Problem statement:
Print nothing but the lines below starting at the line that holds "230.        **Length Contraction" and ending at the line that holds "235.        **Michelson-Morley Experiment", including both, each exactly as written.
:: Supplied data
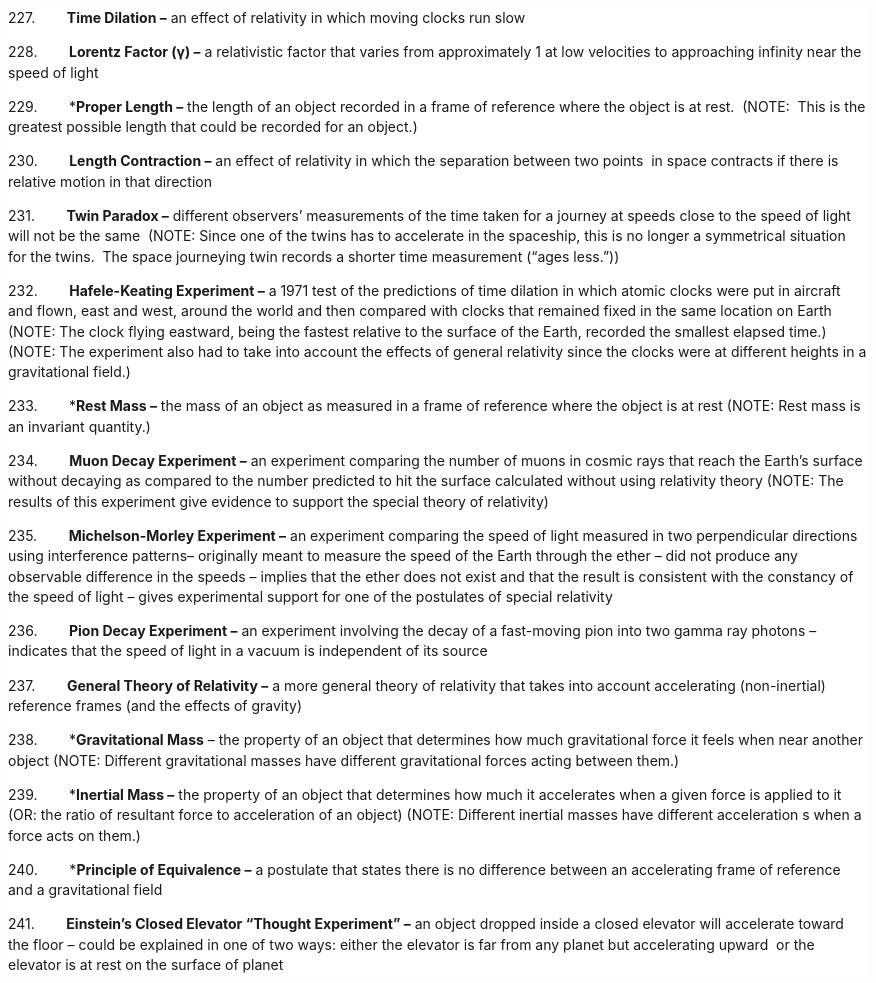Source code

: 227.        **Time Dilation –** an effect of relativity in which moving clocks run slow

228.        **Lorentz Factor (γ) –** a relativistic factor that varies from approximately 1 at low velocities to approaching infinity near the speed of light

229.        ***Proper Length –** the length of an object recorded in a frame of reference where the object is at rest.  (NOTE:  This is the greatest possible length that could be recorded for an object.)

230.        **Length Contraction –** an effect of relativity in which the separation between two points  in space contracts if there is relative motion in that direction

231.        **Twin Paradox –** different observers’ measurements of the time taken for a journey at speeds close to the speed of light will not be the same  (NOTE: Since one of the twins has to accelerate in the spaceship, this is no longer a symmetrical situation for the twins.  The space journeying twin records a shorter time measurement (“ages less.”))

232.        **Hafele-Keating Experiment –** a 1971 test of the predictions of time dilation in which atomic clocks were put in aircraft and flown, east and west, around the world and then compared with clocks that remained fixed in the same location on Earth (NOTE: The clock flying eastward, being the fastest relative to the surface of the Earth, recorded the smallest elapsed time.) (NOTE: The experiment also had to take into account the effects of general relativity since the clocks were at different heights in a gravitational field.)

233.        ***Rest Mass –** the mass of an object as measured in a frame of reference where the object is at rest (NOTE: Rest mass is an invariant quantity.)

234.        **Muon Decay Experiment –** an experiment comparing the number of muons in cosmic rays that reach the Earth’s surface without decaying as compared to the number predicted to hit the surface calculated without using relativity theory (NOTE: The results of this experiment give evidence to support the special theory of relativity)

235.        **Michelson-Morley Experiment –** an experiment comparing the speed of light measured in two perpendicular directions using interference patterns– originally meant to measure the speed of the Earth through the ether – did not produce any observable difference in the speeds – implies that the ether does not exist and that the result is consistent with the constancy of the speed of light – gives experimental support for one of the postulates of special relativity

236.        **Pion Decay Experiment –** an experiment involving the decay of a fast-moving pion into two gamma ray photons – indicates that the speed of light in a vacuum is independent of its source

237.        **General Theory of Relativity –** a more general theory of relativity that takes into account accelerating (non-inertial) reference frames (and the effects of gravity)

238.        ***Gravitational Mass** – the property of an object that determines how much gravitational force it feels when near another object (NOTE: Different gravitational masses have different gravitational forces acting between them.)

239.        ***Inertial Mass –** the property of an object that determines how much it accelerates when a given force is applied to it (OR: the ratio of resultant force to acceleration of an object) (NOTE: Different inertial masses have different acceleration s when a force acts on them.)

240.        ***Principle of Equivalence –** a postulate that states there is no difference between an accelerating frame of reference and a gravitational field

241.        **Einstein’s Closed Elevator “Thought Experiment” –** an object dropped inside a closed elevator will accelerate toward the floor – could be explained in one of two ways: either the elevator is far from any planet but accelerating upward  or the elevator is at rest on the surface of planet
::::
:: Supplied data
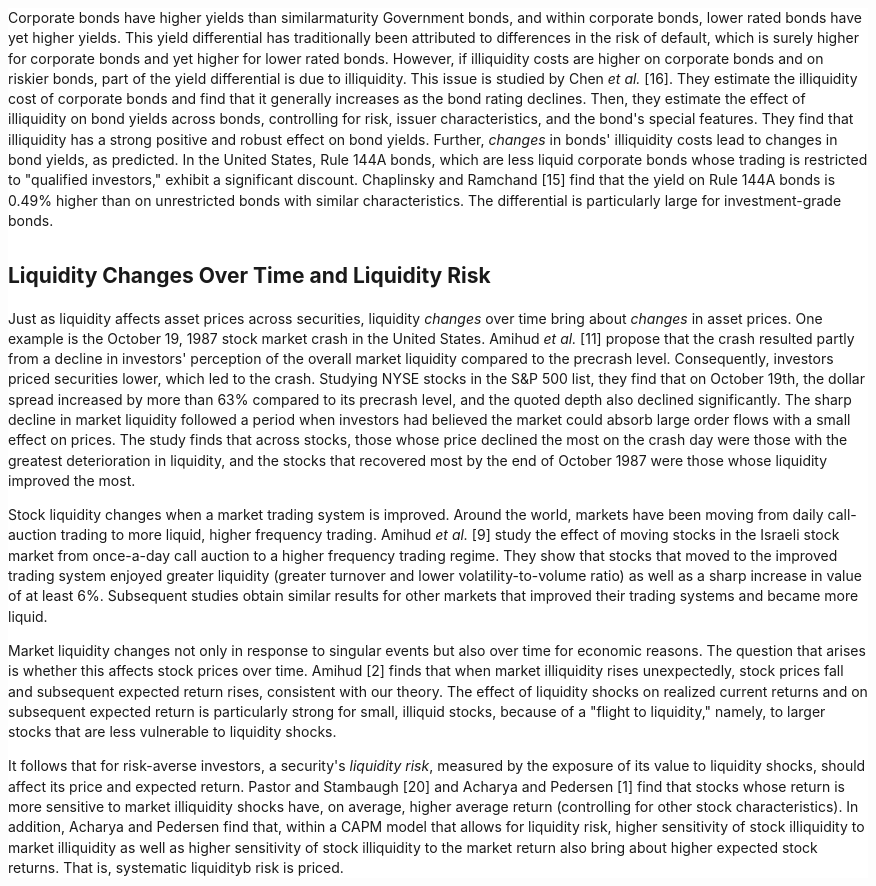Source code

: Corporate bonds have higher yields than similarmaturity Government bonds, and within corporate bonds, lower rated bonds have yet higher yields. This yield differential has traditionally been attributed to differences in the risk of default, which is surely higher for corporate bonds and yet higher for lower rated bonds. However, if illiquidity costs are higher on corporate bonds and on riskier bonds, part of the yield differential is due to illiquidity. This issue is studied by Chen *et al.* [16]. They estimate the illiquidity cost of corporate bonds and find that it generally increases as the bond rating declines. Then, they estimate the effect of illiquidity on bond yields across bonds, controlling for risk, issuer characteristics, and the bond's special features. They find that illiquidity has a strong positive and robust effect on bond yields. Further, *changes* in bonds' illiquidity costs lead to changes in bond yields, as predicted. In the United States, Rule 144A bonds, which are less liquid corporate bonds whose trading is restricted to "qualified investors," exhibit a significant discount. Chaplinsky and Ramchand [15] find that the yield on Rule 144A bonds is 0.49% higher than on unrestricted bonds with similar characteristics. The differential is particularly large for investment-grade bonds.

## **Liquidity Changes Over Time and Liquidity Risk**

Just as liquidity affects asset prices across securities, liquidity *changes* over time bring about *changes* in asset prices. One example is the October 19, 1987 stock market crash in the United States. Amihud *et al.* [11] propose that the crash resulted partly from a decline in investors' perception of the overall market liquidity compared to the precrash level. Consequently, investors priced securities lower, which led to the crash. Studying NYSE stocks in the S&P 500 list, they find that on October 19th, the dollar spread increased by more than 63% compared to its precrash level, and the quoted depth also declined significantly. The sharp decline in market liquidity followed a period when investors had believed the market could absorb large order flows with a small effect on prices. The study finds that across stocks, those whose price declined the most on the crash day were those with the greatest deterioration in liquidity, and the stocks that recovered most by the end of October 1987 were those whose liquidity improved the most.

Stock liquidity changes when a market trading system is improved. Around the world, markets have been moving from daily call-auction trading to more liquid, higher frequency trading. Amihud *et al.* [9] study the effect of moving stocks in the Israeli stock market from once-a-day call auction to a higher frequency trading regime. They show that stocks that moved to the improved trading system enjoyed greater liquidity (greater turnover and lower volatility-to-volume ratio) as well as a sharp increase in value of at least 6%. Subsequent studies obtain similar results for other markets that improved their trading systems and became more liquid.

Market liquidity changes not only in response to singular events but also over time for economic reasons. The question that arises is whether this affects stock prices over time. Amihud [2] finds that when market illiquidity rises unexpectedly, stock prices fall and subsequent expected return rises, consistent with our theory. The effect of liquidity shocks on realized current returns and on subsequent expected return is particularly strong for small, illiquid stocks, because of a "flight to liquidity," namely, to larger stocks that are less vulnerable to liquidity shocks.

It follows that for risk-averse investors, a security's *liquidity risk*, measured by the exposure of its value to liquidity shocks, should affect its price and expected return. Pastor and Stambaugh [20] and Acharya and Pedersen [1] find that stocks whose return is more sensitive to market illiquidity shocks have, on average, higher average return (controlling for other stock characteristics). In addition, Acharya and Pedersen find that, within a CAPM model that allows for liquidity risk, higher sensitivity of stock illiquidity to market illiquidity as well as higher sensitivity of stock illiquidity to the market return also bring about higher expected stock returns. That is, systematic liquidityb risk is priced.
::::
Response to the exercise:
230.        **Length Contraction –** an effect of relativity in which the separation between two points  in space contracts if there is relative motion in that direction

231.        **Twin Paradox –** different observers’ measurements of the time taken for a journey at speeds close to the speed of light will not be the same  (NOTE: Since one of the twins has to accelerate in the spaceship, this is no longer a symmetrical situation for the twins.  The space journeying twin records a shorter time measurement (“ages less.”))

232.        **Hafele-Keating Experiment –** a 1971 test of the predictions of time dilation in which atomic clocks were put in aircraft and flown, east and west, around the world and then compared with clocks that remained fixed in the same location on Earth (NOTE: The clock flying eastward, being the fastest relative to the surface of the Earth, recorded the smallest elapsed time.) (NOTE: The experiment also had to take into account the effects of general relativity since the clocks were at different heights in a gravitational field.)

233.        ***Rest Mass –** the mass of an object as measured in a frame of reference where the object is at rest (NOTE: Rest mass is an invariant quantity.)

234.        **Muon Decay Experiment –** an experiment comparing the number of muons in cosmic rays that reach the Earth’s surface without decaying as compared to the number predicted to hit the surface calculated without using relativity theory (NOTE: The results of this experiment give evidence to support the special theory of relativity)

235.        **Michelson-Morley Experiment –** an experiment comparing the speed of light measured in two perpendicular directions using interference patterns– originally meant to measure the speed of the Earth through the ether – did not produce any observable difference in the speeds – implies that the ether does not exist and that the result is consistent with the constancy of the speed of light – gives experimental support for one of the postulates of special relativity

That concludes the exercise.